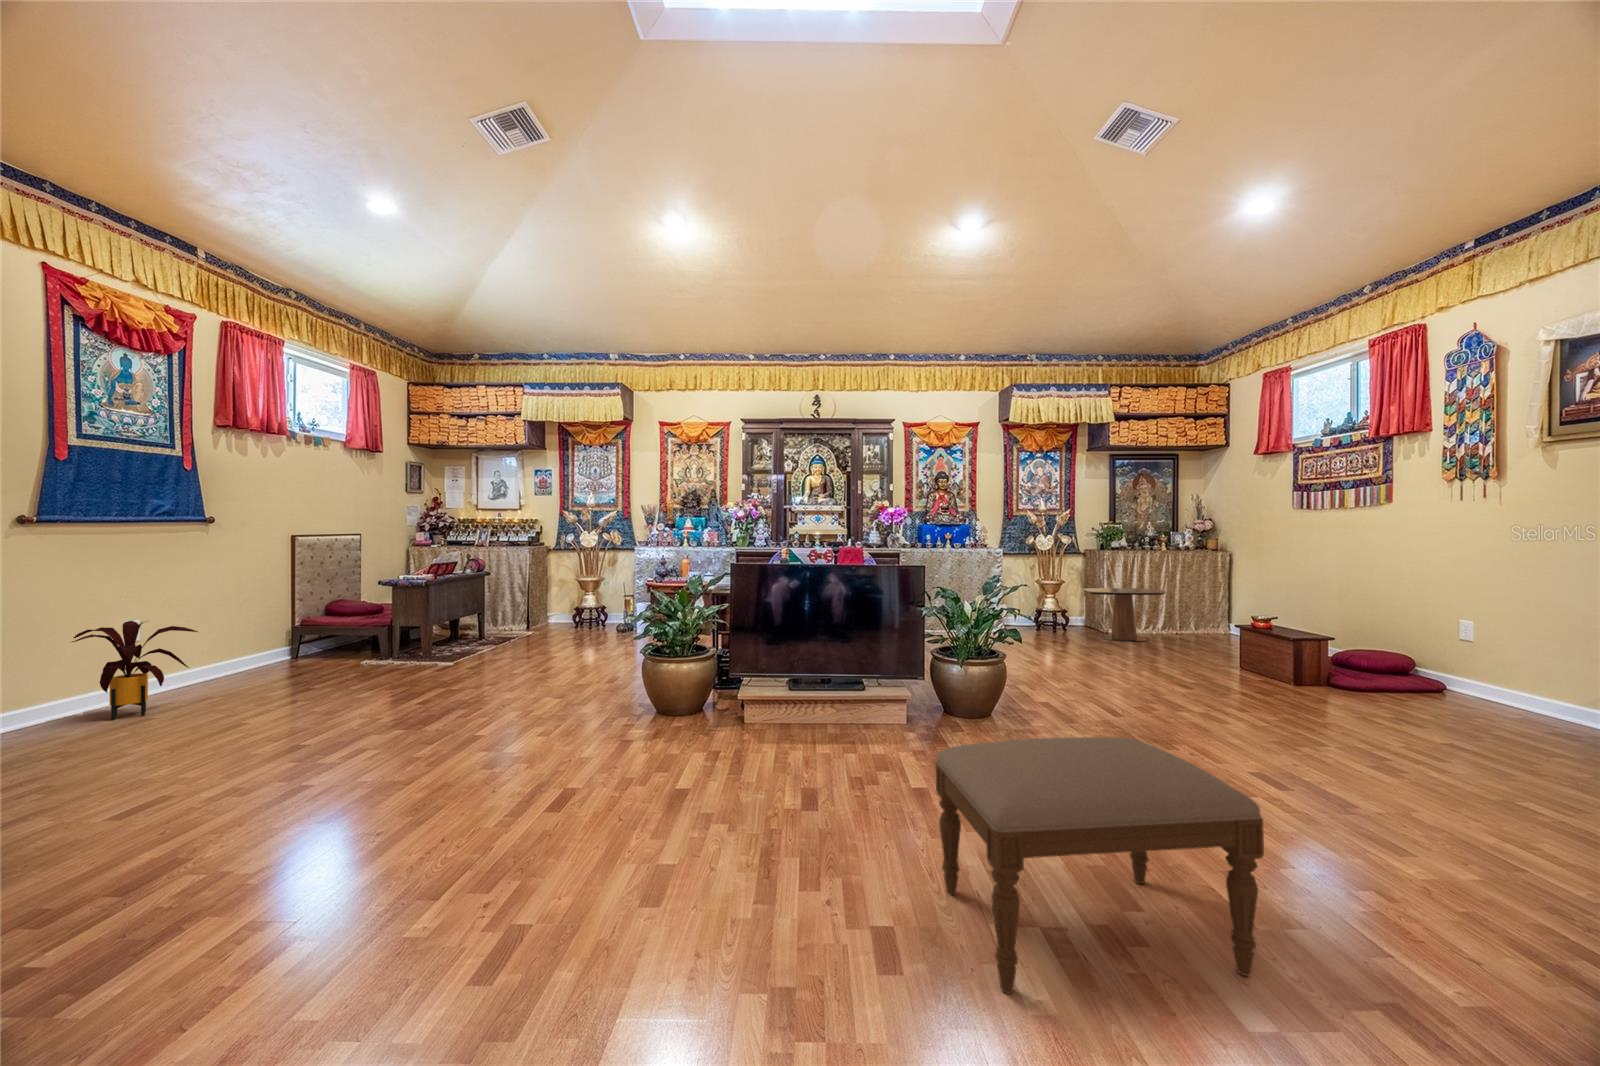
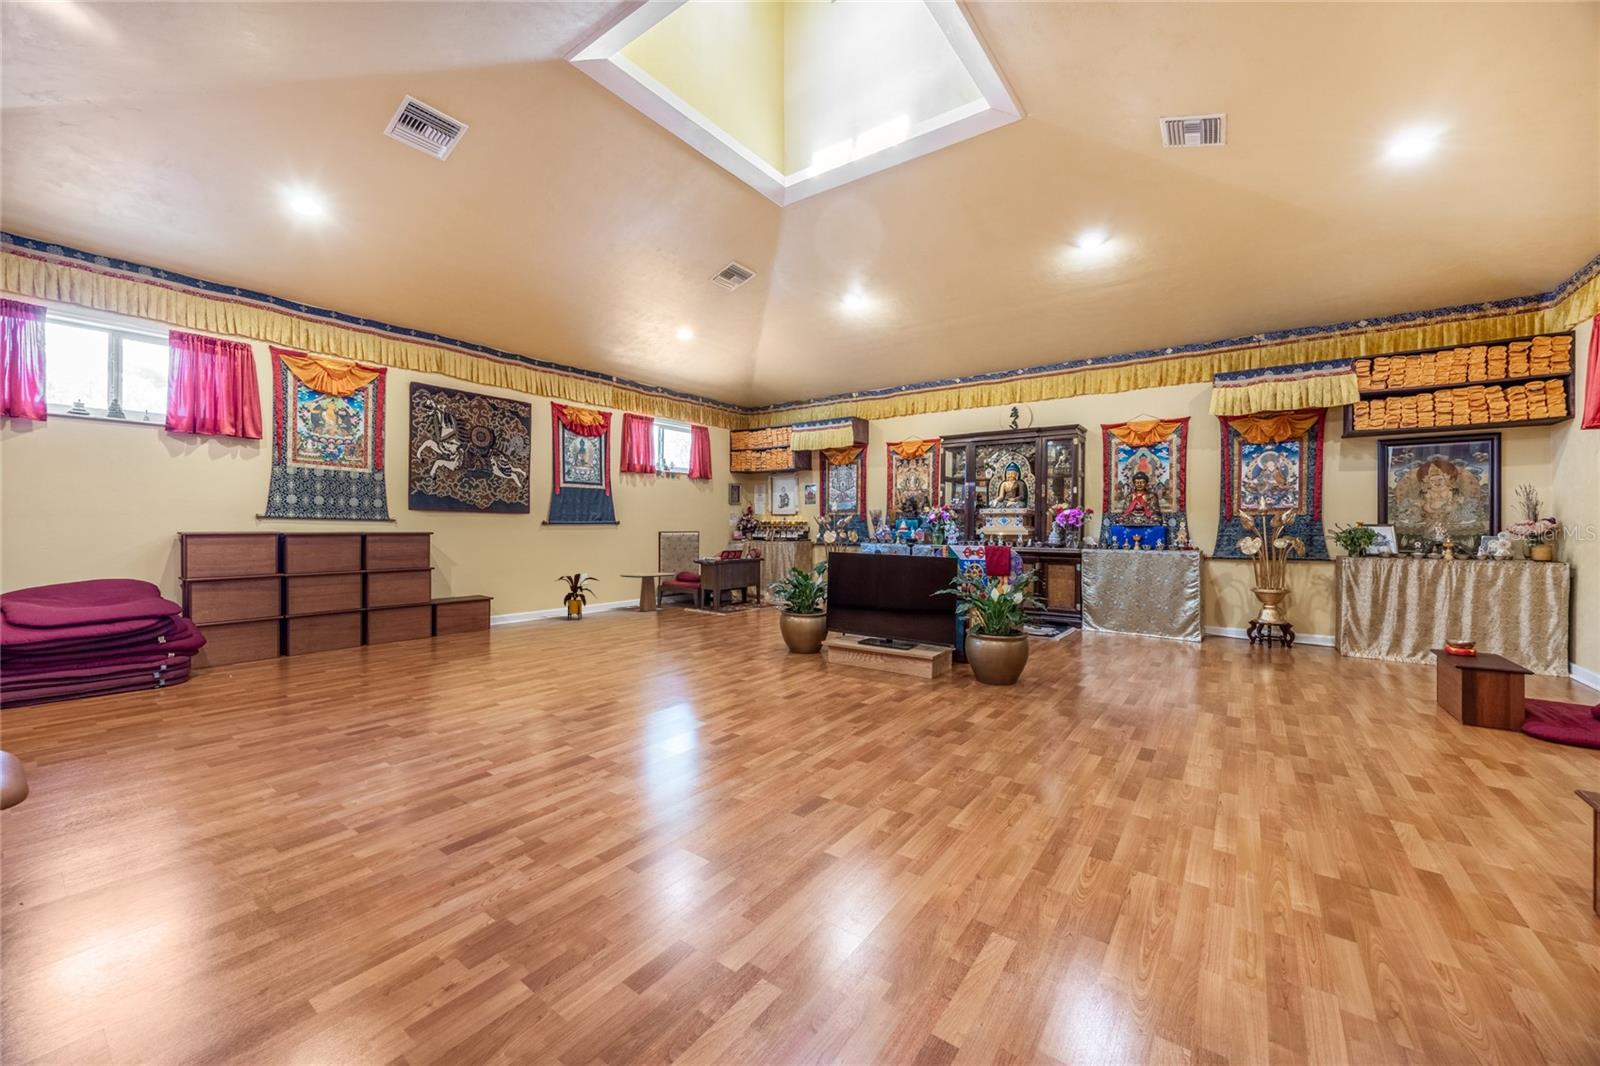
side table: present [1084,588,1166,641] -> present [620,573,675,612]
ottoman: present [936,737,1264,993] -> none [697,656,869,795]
...
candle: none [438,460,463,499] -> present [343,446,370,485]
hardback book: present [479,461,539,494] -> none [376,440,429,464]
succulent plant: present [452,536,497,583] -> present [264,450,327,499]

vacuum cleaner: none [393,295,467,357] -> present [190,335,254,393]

=== What is expected ===
From the records above, copy only the lines starting with the line that holds "candle: none [438,460,463,499]" and going on through the line that holds "vacuum cleaner: none", exactly as written.

=== Finished task ===
candle: none [438,460,463,499] -> present [343,446,370,485]
hardback book: present [479,461,539,494] -> none [376,440,429,464]
succulent plant: present [452,536,497,583] -> present [264,450,327,499]

vacuum cleaner: none [393,295,467,357] -> present [190,335,254,393]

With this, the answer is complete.